St Andrew High School opens biology and integrated science lab, counselling centre
SEVENTY thousand new spaces are needed to end the shift system in secondary schools, Minister of Education Rev Ronald Thwaites said yesterday.
Speaking at the function to officially open the refurbished science laboratory and a counselling centre at the St Andrew High School for Girls, Thwaites called on all Jamaicans to contribute to the development of quality schools for all children.
"It's not just government but all of Jamaica that needs to understand the primacy of learning," Thwaites said.
The shift system has been often cited as one of the reasons for the underperformance of students in the education system.
According to the Ministry of Education's school profiles for 2010-11, there were 110 schools running on shift — 25 primary, nine all-age, 32 primary and junior high, 39 secondary, and one technical high school.
Students at shift schools have about four-and-a-half hours of contact time per day, compared with five-and-a-half hours at other schools.
Two months ago, the now president of the Jamaica Teachers' Association Clayton Hall said the shift system had contributed to a division of educated and non-educated classes.
In the meantime, Thwaites, in congratulating St Andrew High on its achievements as one of the country's leading secondary schools, commended the institution for providing its students with a strong social and spiritual grounding as well.
He also urged students to achieve a balance between the academic and technical and vocational disciplines.
"The world that you are going to graduate into requires you to have academic competencies and technical and vocational skills as well," he said. "There are many who have six, seven and eight subjects at CSEC (Caribbean Secondary Education Certificate) but have two left hands, they can't do anything that's practical. There is another class of students who can do the practical things but do not have the basic foundation of English, mathematics and science," the minister said.

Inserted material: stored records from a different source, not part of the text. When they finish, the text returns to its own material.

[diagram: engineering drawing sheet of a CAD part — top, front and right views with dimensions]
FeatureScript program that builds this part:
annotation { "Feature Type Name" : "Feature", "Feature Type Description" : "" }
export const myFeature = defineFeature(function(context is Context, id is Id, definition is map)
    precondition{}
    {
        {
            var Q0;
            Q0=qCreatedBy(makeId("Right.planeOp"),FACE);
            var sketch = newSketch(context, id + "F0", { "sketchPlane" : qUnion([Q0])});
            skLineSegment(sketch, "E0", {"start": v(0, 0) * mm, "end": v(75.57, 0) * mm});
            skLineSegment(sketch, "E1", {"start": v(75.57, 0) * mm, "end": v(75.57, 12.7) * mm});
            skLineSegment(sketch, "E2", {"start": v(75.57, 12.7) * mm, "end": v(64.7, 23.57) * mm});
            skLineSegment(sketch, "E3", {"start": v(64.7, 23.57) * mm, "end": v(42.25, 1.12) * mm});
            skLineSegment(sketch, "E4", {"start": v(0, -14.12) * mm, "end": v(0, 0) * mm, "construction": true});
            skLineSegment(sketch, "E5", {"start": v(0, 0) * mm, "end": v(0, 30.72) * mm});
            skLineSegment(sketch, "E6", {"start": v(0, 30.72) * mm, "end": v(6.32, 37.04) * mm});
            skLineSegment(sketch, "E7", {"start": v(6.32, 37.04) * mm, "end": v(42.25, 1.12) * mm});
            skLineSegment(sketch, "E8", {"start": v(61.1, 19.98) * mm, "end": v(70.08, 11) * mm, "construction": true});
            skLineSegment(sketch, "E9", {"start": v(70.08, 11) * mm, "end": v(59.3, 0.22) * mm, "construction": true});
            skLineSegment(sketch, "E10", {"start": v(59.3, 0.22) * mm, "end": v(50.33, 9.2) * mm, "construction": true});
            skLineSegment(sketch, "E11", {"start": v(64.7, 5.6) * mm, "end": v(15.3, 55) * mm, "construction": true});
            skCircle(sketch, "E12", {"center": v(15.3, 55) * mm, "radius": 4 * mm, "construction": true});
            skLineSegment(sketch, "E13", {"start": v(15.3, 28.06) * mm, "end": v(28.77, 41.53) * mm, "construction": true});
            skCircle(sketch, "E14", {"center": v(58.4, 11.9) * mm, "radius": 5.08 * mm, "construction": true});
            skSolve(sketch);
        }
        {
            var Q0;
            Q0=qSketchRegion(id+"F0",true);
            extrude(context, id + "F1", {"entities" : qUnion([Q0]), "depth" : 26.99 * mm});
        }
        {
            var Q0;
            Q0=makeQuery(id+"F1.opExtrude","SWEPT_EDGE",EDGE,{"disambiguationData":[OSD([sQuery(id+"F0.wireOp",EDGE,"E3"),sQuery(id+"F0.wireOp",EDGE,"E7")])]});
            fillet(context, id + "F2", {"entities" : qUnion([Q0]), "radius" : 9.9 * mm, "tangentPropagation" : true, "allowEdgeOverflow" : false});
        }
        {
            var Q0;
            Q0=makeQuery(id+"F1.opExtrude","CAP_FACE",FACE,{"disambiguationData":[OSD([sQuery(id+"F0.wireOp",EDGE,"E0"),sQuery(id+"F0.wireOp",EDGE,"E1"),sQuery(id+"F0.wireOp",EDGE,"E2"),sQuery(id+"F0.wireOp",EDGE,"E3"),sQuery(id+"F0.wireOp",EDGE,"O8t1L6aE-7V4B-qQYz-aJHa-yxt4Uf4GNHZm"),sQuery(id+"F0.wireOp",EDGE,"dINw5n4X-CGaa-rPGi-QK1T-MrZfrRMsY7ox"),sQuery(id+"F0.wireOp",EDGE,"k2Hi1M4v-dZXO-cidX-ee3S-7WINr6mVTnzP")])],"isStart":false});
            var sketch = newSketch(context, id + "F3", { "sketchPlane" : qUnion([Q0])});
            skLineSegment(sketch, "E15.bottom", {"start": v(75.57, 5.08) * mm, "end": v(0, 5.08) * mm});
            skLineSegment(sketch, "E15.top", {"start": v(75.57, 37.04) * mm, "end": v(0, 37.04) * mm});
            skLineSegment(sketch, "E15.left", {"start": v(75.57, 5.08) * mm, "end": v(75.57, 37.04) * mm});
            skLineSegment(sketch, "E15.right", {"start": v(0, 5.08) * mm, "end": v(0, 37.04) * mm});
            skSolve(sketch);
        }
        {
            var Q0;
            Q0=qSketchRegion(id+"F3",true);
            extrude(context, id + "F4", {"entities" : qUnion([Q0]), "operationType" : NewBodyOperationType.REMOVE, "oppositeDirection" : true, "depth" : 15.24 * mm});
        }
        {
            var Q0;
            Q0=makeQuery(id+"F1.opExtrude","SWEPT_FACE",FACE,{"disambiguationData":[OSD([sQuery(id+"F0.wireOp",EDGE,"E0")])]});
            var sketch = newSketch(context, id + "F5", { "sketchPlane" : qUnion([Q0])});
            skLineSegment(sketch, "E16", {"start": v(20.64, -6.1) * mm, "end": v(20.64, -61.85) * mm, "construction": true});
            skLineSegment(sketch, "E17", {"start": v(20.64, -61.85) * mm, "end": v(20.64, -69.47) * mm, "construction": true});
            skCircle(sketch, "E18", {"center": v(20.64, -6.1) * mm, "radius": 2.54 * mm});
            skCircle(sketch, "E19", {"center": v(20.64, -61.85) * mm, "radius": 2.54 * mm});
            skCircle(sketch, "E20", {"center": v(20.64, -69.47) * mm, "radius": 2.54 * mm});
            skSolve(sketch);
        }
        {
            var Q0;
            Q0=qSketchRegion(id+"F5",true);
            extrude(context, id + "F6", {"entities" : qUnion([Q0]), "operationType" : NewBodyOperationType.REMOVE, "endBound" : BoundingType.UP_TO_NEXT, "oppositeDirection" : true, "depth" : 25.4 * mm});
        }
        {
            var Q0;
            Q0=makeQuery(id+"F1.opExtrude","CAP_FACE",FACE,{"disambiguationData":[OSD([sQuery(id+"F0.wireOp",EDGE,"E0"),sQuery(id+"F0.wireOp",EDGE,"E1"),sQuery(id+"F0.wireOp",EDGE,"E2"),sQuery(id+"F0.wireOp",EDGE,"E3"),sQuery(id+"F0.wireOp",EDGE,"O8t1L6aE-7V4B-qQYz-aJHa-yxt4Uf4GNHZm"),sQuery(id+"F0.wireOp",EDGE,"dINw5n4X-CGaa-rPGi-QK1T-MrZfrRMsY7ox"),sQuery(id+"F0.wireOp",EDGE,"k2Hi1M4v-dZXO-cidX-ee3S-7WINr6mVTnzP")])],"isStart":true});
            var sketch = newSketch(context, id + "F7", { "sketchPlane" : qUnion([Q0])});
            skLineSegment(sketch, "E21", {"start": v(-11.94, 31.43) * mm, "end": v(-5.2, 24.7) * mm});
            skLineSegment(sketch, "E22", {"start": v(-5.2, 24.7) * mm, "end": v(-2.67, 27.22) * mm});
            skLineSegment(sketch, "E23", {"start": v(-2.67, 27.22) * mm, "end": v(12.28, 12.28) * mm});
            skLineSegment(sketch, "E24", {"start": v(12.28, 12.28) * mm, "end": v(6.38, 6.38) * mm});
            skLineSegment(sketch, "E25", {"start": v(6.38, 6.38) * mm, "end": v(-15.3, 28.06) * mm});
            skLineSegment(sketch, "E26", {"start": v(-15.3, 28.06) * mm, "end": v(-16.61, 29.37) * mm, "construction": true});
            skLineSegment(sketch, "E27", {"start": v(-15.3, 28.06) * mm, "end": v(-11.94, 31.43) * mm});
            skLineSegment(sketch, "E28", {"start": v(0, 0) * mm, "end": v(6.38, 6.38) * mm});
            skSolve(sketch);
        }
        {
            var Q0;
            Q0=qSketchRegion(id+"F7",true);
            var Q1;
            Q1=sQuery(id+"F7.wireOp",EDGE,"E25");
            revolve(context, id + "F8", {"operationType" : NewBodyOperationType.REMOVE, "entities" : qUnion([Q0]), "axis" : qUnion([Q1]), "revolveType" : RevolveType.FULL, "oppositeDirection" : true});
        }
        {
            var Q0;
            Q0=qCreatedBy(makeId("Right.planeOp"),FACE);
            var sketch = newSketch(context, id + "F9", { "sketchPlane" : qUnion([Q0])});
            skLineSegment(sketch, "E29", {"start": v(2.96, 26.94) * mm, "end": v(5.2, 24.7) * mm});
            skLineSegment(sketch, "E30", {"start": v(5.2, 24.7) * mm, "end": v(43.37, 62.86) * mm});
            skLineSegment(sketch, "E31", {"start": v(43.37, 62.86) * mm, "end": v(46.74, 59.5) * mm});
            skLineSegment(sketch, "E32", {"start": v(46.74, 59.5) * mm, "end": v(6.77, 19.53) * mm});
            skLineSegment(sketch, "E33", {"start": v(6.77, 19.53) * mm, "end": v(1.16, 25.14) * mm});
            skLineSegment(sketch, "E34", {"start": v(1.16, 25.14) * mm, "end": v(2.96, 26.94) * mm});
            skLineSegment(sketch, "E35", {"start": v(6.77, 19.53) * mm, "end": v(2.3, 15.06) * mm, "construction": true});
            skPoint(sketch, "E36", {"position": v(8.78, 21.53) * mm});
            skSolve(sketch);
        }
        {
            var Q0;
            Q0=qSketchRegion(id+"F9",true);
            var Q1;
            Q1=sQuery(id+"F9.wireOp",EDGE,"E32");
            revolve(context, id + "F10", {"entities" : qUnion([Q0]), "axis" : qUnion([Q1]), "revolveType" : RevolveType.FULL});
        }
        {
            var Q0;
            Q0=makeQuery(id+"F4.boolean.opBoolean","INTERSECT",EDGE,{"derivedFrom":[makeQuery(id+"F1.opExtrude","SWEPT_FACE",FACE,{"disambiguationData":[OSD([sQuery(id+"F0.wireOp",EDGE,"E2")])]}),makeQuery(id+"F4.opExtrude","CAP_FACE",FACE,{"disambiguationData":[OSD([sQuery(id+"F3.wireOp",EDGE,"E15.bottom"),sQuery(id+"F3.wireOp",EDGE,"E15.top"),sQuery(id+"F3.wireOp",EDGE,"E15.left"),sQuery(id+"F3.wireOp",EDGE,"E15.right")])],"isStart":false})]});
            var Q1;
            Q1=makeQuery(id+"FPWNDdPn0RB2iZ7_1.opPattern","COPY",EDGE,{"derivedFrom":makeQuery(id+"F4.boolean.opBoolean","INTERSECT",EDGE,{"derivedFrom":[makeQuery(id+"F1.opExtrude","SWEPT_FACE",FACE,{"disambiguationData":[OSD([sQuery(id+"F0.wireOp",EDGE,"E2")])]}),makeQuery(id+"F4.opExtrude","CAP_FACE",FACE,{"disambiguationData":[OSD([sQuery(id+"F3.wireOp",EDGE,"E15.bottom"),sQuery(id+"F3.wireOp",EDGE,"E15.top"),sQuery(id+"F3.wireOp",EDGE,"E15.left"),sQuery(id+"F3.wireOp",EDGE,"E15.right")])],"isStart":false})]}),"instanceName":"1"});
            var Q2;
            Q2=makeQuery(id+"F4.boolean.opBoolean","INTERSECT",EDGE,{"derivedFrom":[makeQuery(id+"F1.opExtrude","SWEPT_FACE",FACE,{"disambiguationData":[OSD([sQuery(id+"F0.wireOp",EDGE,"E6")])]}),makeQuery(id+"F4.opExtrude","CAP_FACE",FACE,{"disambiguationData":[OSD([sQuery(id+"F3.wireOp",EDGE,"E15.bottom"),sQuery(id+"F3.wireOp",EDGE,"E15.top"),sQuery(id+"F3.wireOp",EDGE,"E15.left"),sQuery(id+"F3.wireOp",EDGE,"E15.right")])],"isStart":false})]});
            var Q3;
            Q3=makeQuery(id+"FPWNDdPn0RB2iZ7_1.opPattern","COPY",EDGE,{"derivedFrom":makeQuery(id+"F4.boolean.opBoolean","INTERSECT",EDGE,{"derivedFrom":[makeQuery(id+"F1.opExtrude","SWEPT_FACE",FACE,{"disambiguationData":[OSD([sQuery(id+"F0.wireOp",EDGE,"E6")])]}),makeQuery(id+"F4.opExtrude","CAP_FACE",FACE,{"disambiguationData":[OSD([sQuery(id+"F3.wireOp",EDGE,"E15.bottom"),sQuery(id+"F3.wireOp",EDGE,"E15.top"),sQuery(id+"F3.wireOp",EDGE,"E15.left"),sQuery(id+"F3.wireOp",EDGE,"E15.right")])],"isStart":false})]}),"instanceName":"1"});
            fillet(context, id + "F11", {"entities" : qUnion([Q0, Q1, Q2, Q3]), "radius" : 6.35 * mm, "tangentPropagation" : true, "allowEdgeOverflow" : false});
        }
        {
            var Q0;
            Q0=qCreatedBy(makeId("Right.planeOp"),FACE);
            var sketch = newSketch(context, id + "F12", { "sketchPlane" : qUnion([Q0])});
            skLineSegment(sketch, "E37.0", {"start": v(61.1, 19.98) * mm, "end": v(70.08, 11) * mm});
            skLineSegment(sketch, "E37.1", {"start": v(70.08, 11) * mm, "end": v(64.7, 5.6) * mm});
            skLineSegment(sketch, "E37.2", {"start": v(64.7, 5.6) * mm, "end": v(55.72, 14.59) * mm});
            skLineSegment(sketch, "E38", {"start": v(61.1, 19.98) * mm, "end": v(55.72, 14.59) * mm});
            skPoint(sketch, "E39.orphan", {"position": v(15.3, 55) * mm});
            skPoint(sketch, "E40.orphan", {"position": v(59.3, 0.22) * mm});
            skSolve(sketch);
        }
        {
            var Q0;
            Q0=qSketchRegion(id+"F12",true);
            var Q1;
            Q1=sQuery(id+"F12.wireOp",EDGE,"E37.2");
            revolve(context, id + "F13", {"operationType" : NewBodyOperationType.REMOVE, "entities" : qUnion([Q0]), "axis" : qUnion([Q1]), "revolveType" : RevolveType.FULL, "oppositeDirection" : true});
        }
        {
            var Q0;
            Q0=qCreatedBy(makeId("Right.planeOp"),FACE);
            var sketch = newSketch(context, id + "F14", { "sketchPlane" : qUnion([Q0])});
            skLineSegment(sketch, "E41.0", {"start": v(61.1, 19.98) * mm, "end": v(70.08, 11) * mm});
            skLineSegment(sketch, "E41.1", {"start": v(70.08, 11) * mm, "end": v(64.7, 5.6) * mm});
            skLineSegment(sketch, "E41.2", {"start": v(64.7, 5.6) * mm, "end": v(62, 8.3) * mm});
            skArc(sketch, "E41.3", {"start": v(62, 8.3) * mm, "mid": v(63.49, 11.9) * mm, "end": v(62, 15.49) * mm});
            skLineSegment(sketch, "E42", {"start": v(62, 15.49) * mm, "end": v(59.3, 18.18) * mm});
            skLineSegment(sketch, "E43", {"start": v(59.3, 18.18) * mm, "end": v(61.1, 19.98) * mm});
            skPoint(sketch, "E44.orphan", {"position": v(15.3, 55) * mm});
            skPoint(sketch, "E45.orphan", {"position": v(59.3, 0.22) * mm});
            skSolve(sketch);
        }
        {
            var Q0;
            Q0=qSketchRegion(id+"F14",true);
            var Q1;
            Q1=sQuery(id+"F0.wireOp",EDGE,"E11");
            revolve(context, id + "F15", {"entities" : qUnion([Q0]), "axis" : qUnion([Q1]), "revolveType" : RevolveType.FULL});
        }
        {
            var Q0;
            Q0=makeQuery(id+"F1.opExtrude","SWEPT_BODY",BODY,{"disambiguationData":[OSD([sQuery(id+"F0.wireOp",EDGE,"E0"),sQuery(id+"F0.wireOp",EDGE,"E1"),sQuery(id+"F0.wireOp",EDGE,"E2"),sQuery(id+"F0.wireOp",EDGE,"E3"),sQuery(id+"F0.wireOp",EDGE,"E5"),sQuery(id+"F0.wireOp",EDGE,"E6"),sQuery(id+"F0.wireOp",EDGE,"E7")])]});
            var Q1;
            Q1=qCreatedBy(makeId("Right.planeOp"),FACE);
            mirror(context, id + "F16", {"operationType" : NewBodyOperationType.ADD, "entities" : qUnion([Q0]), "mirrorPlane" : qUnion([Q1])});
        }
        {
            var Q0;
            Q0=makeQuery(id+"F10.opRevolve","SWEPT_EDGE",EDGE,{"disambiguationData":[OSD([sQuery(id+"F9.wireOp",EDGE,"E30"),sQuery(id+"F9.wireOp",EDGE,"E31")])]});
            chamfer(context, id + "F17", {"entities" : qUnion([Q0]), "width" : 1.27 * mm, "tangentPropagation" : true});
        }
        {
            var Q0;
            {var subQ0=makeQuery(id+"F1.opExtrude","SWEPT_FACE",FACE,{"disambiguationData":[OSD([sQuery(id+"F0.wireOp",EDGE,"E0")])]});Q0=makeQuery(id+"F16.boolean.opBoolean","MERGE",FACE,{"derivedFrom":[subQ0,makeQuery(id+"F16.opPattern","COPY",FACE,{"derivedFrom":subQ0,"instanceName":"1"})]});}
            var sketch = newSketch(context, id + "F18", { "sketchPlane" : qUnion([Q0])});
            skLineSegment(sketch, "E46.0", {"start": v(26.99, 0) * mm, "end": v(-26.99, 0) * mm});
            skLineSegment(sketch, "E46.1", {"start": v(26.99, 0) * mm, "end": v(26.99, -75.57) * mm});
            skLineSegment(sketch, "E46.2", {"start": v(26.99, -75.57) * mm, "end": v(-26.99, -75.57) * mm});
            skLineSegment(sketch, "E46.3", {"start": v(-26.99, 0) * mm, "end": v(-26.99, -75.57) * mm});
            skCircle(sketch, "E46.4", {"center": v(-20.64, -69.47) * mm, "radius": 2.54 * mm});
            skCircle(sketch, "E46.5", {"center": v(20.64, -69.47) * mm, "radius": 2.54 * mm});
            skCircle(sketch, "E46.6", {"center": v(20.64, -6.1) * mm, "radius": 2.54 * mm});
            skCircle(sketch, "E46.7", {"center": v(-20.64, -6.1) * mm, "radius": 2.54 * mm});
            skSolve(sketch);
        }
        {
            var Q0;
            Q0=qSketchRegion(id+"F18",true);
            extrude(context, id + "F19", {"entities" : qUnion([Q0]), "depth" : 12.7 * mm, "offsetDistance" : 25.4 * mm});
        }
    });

Principal Sharon Reid, in giving the vote of thanks, said "at St Andrew High for Girls education has never been and will never be just about passing an examination. A good education must involve adequate training for our youngsters in mastering both learning skills and life skills."

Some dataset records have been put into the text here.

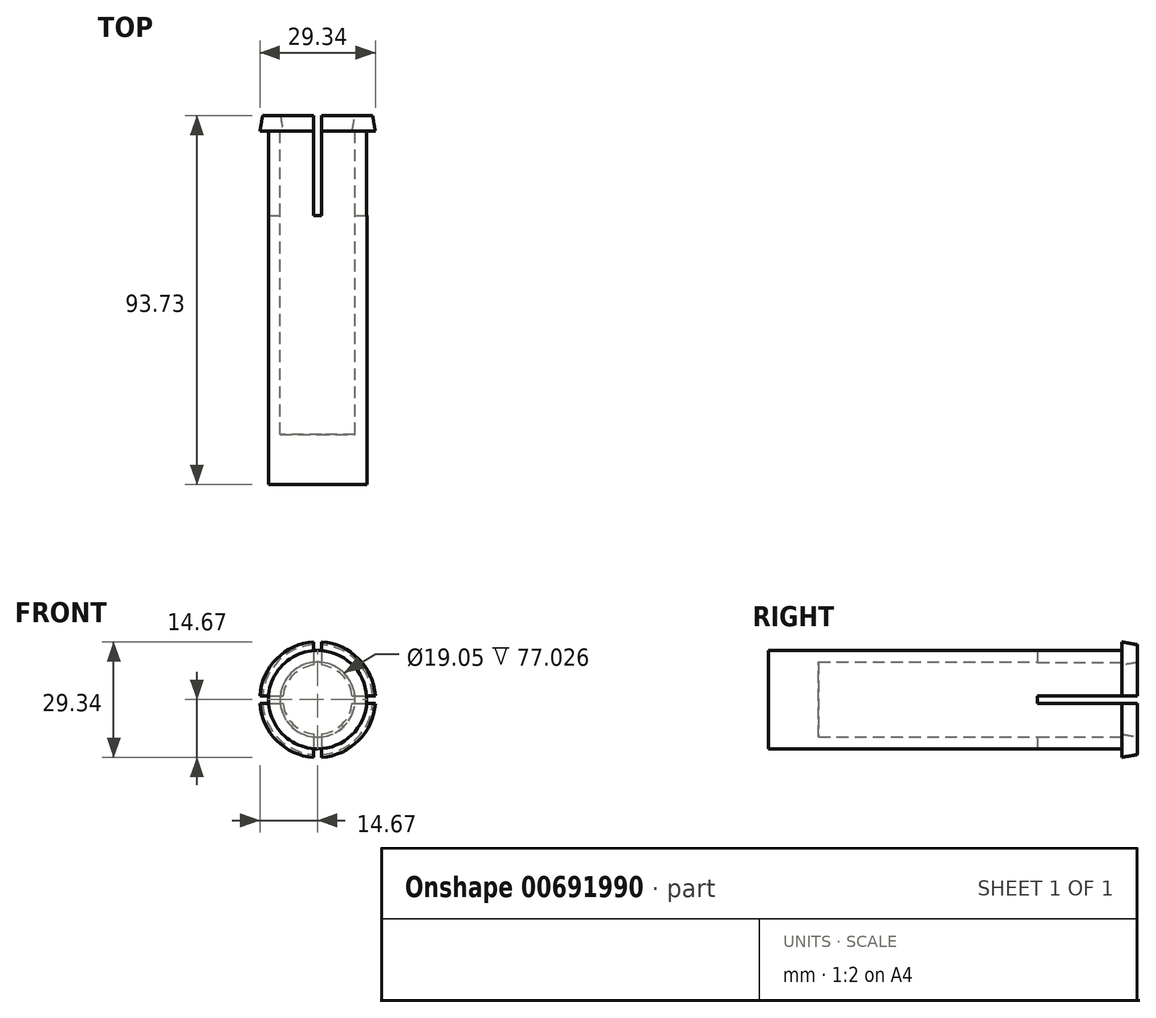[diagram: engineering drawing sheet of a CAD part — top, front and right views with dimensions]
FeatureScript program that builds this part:
annotation { "Feature Type Name" : "Feature", "Feature Type Description" : "" }
export const myFeature = defineFeature(function(context is Context, id is Id, definition is map)
    precondition{}
    {
        {
            var Q0;
            Q0=qCreatedBy(makeId("Front.planeOp"),FACE);
            var sketch = newSketch(context, id + "F0", { "sketchPlane" : qUnion([Q0])});
            skCircle(sketch, "E0", {"center": v(0, 0) * mm, "radius": 12.5 * mm});
            skCircle(sketch, "E1", {"center": v(0, 0) * mm, "radius": 9.53 * mm});
            skSolve(sketch);
        }
        {
            var Q0;
            Q0 = qSketchRegion(id + "F0", true);
            extrude(context, id + "F1", {"entities" : qUnion([Q0]), "depth" : 81.03 * mm, "offsetDistance" : 25.4 * mm});
        }
        {
            var Q0;
            Q0=makeQuery(id+"F1.opExtrude","CAP_FACE",FACE,{"disambiguationData":[OSD([sQuery(id+"F0.wireOp",EDGE,"E0")])],"isStart":true});
            var sketch = newSketch(context, id + "F2", { "sketchPlane" : qUnion([Q0])});
            skCircle(sketch, "E2", {"center": v(0, 0) * mm, "radius": 14 * mm});
            skCircle(sketch, "E3.0", {"center": v(0, 0) * mm, "radius": 9.53 * mm});
            skSolve(sketch);
        }
        {
            var Q0;
            Q0 = qSketchRegion(id + "F2", true);
            extrude(context, id + "F3", {"entities" : qUnion([Q0]), "operationType" : NewBodyOperationType.ADD, "oppositeDirection" : true, "depth" : 4 * mm, "offsetDistance" : 25.4 * mm, "hasDraft" : true, "draftAngle" : 10 * degree});
        }
        {
            var Q0;
            Q0=makeQuery(id+"F0.imprint","IMPRINT",FACE,{"disambiguationData":[TD([[makeQuery(id+"F0.imprint","IMPRINT",EDGE,{"derivedFrom":sQuery(id+"F0.wireOp",EDGE,"E0")}),1.0]])]});
            var sketch = newSketch(context, id + "F4", { "sketchPlane" : qUnion([Q0])});
            skLineSegment(sketch, "E4.bottom", {"start": v(-17.5, 1) * mm, "end": v(17.5, 1) * mm});
            skLineSegment(sketch, "E4.top", {"start": v(-17.5, -1) * mm, "end": v(17.5, -1) * mm});
            skLineSegment(sketch, "E4.left", {"start": v(-17.5, 1) * mm, "end": v(-17.5, -1) * mm});
            skLineSegment(sketch, "E4.right", {"start": v(17.5, 1) * mm, "end": v(17.5, -1) * mm});
            skPoint(sketch, "E4.middle", {"position": v(0, 0) * mm});
            skLineSegment(sketch, "E5.bottom", {"start": v(-1, 17.5) * mm, "end": v(1, 17.5) * mm});
            skLineSegment(sketch, "E5.top", {"start": v(-1, -17.5) * mm, "end": v(1, -17.5) * mm});
            skLineSegment(sketch, "E5.left", {"start": v(-1, 17.5) * mm, "end": v(-1, -17.5) * mm});
            skLineSegment(sketch, "E5.right", {"start": v(1, 17.5) * mm, "end": v(1, -17.5) * mm});
            skSolve(sketch);
        }
        {
            var Q0;
            Q0 = qSketchRegion(id + "F4", true);
            extrude(context, id + "F5", {"entities" : qUnion([Q0]), "operationType" : NewBodyOperationType.REMOVE, "depth" : 25.4 * mm, "offsetDistance" : 25.4 * mm});
        }
        {
            var Q0;
            Q0=makeQuery(id+"F1.opExtrude","CAP_FACE",FACE,{"disambiguationData":[OSD([sQuery(id+"F0.wireOp",EDGE,"E0"),sQuery(id+"F0.wireOp",EDGE,"E1")])],"isStart":false});
            var sketch = newSketch(context, id + "F6", { "sketchPlane" : qUnion([Q0])});
            skCircle(sketch, "E6.0", {"center": v(0, 0) * mm, "radius": 12.5 * mm});
            skSolve(sketch);
        }
        {
            var Q0;
            Q0 = qSketchRegion(id + "F6", true);
            extrude(context, id + "F7", {"entities" : qUnion([Q0]), "operationType" : NewBodyOperationType.ADD, "depth" : 12.7 * mm, "offsetDistance" : 25.4 * mm});
        }
    });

Director of the SAHS Foundation Prof Elsa Leo Rhynie said the new lab, called Lab 35, was refurbished at a cost of $6 million in cash and kind, most of which was contributed by old girls (past students).
She said three other labs were to be refurbished as they were more than 70 years old.
Major donors included Jamaica National and the Petroleum Corporation of Jamaica, which contributed $250,000.
President of the school's Parent Teachers Association Prof Dale Webber said a record $1.8 million was collected from the PTA's walkathon earlier this year. The PTA was in charge expanding the Fay Saunders Counselling Centre.